しかし自分ひとりでは、恐らくなにもできないだろう。《半身》であるインテス様がおられたからこそ、魔力の調節ができたのだから。
「ここはひとつ、魔塔へお戻りになるのはいかがでしょう。今後のことも含め、セネクス翁にご相談なさるのが一番ではないかと」
「う、うん……。そうだね」
シディは肩を落とし、寝具の上掛けを握りしめた。
なんて頼りないのだろう、この両手は!
「あの……ティガ」
「はい」
「ティガはどう思う? インテス様はどうなったと、思う……?」
ティガリエは考え深げな夕陽色の瞳で、しばしじっとシディを見返した。
「……わかりませぬ。自分などにはとても」
「そうか……」
こてんとうつむく。
「ですが、あなた様はそうではないのでは?」
「えっ?」
ぱっと顔を上げると、まともにティガリエの目を真正面から見ることになった。
「あなた様は《救国の半身》。《半身》同士は遠く離れていても互いの気配や匂いを感じとると言われております。実際インテス殿下もそのように──」
「あ……うん。そうなんだけど」
あれ以来、シディにはインテス様の匂いはおろか、気配のかけらすらも感じとれない。今も必死になって五感を研ぎ澄ませてみているけれど、やっぱりなんの反応も感じられなかった。その事実がますますシディを混乱させ、不安にさせる。

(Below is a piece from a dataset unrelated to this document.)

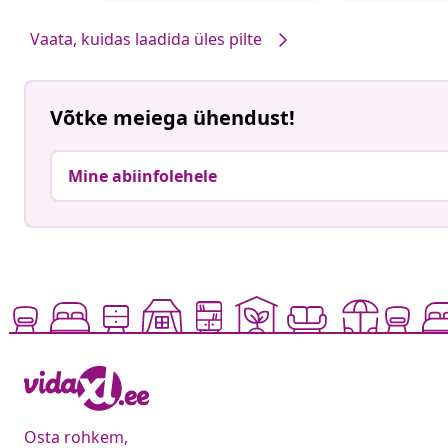
Vaata, kuidas laadida üles pilte
Võtke meiega ühendust!
Mine abiinfolehele
Osta rohkem,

やっぱりあの方は消えてしまわれたのか。もう二度と、お会いすることはできないのか──
「……オブシディアン様」
つらそうな声に呼ばれて目をあげた。
それで初めて、自分がぼたぼたと涙を落としていることに気がついた。
「あっ、う……」
慌てて両手でごしごしふき取る。だがあまり意味はなかった。拭っても拭っても、それは勝手に生まれてこぼれ落ちていったから。
「ご、ごめんなさい。オレ、こんな……泣いてる場合じゃないのにっ……」
だがティガリエは、ただ黙って首を左右に振っただけだった。